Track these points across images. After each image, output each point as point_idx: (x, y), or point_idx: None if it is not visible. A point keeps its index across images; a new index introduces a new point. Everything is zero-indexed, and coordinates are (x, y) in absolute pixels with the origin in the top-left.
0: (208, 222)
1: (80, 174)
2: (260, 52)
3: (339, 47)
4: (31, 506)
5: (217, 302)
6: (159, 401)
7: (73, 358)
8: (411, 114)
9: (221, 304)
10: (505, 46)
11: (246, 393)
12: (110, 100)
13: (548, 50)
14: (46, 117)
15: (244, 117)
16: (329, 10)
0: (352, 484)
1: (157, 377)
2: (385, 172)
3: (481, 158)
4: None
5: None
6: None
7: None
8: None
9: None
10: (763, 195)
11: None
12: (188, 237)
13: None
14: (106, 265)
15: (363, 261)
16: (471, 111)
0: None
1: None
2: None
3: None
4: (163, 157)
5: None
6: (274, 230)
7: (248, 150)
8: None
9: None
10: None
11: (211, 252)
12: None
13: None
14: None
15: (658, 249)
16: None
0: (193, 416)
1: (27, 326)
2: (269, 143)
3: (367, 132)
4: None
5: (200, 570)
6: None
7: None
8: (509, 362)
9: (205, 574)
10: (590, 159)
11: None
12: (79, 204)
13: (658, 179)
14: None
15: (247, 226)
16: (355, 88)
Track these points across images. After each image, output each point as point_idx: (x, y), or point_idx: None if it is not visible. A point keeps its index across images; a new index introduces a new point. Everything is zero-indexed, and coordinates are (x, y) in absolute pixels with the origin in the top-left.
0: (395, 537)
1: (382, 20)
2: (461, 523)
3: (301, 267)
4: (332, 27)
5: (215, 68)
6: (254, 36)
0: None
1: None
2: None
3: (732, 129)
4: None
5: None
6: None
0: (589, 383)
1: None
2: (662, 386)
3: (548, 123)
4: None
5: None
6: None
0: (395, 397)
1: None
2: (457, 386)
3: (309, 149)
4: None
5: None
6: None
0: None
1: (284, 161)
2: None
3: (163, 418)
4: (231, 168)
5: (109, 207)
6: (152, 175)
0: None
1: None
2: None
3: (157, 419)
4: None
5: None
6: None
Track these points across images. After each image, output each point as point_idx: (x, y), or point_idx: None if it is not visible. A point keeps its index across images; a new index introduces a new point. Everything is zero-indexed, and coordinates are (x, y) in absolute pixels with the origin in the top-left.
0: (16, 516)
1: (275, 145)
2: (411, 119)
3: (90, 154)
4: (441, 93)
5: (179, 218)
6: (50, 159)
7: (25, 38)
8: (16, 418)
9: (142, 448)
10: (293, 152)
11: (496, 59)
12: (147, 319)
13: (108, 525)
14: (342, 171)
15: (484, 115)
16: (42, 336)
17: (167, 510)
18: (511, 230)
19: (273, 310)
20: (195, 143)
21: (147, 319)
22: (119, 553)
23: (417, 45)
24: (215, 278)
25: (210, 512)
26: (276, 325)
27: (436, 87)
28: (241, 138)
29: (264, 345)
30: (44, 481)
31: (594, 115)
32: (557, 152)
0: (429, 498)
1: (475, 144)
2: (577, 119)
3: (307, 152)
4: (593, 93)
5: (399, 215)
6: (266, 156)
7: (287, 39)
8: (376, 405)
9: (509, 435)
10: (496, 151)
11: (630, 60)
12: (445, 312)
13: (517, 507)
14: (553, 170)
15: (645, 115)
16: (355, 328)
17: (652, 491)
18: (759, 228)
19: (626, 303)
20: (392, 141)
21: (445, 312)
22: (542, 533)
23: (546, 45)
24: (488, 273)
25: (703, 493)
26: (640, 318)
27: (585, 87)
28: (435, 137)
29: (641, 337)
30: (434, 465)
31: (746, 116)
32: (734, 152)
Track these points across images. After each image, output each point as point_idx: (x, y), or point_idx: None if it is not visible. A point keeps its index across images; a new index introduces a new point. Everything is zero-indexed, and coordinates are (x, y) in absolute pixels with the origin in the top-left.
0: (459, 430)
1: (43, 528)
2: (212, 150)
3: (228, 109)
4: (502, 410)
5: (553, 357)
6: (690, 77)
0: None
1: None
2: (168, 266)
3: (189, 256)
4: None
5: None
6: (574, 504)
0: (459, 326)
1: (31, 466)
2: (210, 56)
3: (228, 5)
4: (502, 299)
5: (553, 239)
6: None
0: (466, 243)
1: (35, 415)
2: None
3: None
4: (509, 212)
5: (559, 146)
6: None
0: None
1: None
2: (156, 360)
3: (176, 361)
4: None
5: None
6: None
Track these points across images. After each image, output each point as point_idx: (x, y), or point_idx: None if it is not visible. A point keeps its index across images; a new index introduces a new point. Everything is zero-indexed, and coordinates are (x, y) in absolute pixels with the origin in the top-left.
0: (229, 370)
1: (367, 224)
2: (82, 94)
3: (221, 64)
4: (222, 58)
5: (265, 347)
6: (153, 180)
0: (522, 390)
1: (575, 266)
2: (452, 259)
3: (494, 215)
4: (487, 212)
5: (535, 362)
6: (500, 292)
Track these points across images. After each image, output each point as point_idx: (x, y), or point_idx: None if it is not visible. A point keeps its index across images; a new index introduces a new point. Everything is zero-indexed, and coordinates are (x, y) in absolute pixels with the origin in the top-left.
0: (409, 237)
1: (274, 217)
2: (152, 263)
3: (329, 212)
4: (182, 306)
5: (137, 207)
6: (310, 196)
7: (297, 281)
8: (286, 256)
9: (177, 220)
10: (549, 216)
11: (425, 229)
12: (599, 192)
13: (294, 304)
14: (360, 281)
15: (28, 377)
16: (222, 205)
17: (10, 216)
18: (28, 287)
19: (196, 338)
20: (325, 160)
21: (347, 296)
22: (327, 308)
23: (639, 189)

__DIRECTIVE__.
Rewrite all of the entries above, substituting "upper-left" for every occurrence of "top-left" and keeping everything else the same.

__FINISHED EXERCISE__.
Track these points across images. After each image, output each point as point_idx: (x, y), or point_idx: None if it is not visible. A point keeps its index across images; a new index introduces a new point. Everything is zero-indexed, and coordinates are (x, y) in absolute pixels with the origin in the upper-left.
0: (208, 222)
1: (80, 174)
2: (260, 52)
3: (339, 47)
4: (31, 506)
5: (217, 302)
6: (159, 401)
7: (73, 358)
8: (411, 114)
9: (221, 304)
10: (505, 46)
11: (246, 393)
12: (110, 100)
13: (548, 50)
14: (46, 117)
15: (244, 117)
16: (329, 10)
0: (352, 484)
1: (157, 377)
2: (385, 172)
3: (481, 158)
4: None
5: None
6: None
7: None
8: None
9: None
10: (763, 195)
11: None
12: (188, 237)
13: None
14: (106, 265)
15: (363, 261)
16: (471, 111)
0: None
1: None
2: None
3: None
4: (163, 157)
5: None
6: (274, 230)
7: (248, 150)
8: None
9: None
10: None
11: (211, 252)
12: None
13: None
14: None
15: (658, 249)
16: None
0: (193, 416)
1: (27, 326)
2: (269, 143)
3: (367, 132)
4: None
5: (200, 570)
6: None
7: None
8: (509, 362)
9: (205, 574)
10: (590, 159)
11: None
12: (79, 204)
13: (658, 179)
14: None
15: (247, 226)
16: (355, 88)
Track these points across images. After each image, output each point as point_idx: (x, y), or point_idx: None if it is not visible. A point keeps its index across images; a new index introduces a new point. Everything is zero-indexed, and coordinates are (x, y) in absolute pixels with the origin in the upper-left.
0: (395, 537)
1: (382, 20)
2: (461, 523)
3: (301, 267)
4: (332, 27)
5: (215, 68)
6: (254, 36)
0: None
1: None
2: None
3: (732, 129)
4: None
5: None
6: None
0: (589, 383)
1: None
2: (662, 386)
3: (548, 123)
4: None
5: None
6: None
0: (395, 397)
1: None
2: (457, 386)
3: (309, 149)
4: None
5: None
6: None
0: None
1: (284, 161)
2: None
3: (163, 418)
4: (231, 168)
5: (109, 207)
6: (152, 175)
0: None
1: None
2: None
3: (157, 419)
4: None
5: None
6: None
Track these points across images. After each image, output each point as point_idx: (x, y), or point_idx: None if it is not visible. A point keeps its index across images; a new index introduces a new point. Everything is zero-indexed, and coordinates are (x, y) in absolute pixels with the origin in the upper-left.
0: (16, 516)
1: (275, 145)
2: (411, 119)
3: (90, 154)
4: (441, 93)
5: (179, 218)
6: (50, 159)
7: (25, 38)
8: (16, 418)
9: (142, 448)
10: (293, 152)
11: (496, 59)
12: (147, 319)
13: (108, 525)
14: (342, 171)
15: (484, 115)
16: (42, 336)
17: (167, 510)
18: (511, 230)
19: (273, 310)
20: (195, 143)
21: (147, 319)
22: (119, 553)
23: (417, 45)
24: (215, 278)
25: (210, 512)
26: (276, 325)
27: (436, 87)
28: (241, 138)
29: (264, 345)
30: (44, 481)
31: (594, 115)
32: (557, 152)
0: (429, 498)
1: (475, 144)
2: (577, 119)
3: (307, 152)
4: (593, 93)
5: (399, 215)
6: (266, 156)
7: (287, 39)
8: (376, 405)
9: (509, 435)
10: (496, 151)
11: (630, 60)
12: (445, 312)
13: (517, 507)
14: (553, 170)
15: (645, 115)
16: (355, 328)
17: (652, 491)
18: (759, 228)
19: (626, 303)
20: (392, 141)
21: (445, 312)
22: (542, 533)
23: (546, 45)
24: (488, 273)
25: (703, 493)
26: (640, 318)
27: (585, 87)
28: (435, 137)
29: (641, 337)
30: (434, 465)
31: (746, 116)
32: (734, 152)
Track these points across images. After each image, output each point as point_idx: (x, y), or point_idx: None if it is not visible. A point keeps its index across images; a new index introduces a new point. Everything is zero-indexed, and coordinates are (x, y) in absolute pixels with the origin in the upper-left.
0: (459, 430)
1: (43, 528)
2: (212, 150)
3: (228, 109)
4: (502, 410)
5: (553, 357)
6: (690, 77)
0: None
1: None
2: (168, 266)
3: (189, 256)
4: None
5: None
6: (574, 504)
0: (459, 326)
1: (31, 466)
2: (210, 56)
3: (228, 5)
4: (502, 299)
5: (553, 239)
6: None
0: (466, 243)
1: (35, 415)
2: None
3: None
4: (509, 212)
5: (559, 146)
6: None
0: None
1: None
2: (156, 360)
3: (176, 361)
4: None
5: None
6: None
Track these points across images. After each image, output each point as point_idx: (x, y), or point_idx: None if it is not visible. A point keeps its index across images; a new index introduces a new point. Everything is zero-indexed, and coordinates are (x, y) in absolute pixels with the origin in the upper-left.
0: (229, 370)
1: (367, 224)
2: (82, 94)
3: (221, 64)
4: (222, 58)
5: (265, 347)
6: (153, 180)
0: (522, 390)
1: (575, 266)
2: (452, 259)
3: (494, 215)
4: (487, 212)
5: (535, 362)
6: (500, 292)
Track these points across images. After each image, output each point as point_idx: (x, y), or point_idx: None if it is not visible. A point keeps its index across images; a new index introduces a new point. Everything is zero-indexed, and coordinates are (x, y) in absolute pixels with the origin in the upper-left.
0: (409, 237)
1: (274, 217)
2: (152, 263)
3: (329, 212)
4: (182, 306)
5: (137, 207)
6: (310, 196)
7: (297, 281)
8: (286, 256)
9: (177, 220)
10: (549, 216)
11: (425, 229)
12: (599, 192)
13: (294, 304)
14: (360, 281)
15: (28, 377)
16: (222, 205)
17: (10, 216)
18: (28, 287)
19: (196, 338)
20: (325, 160)
21: (347, 296)
22: (327, 308)
23: (639, 189)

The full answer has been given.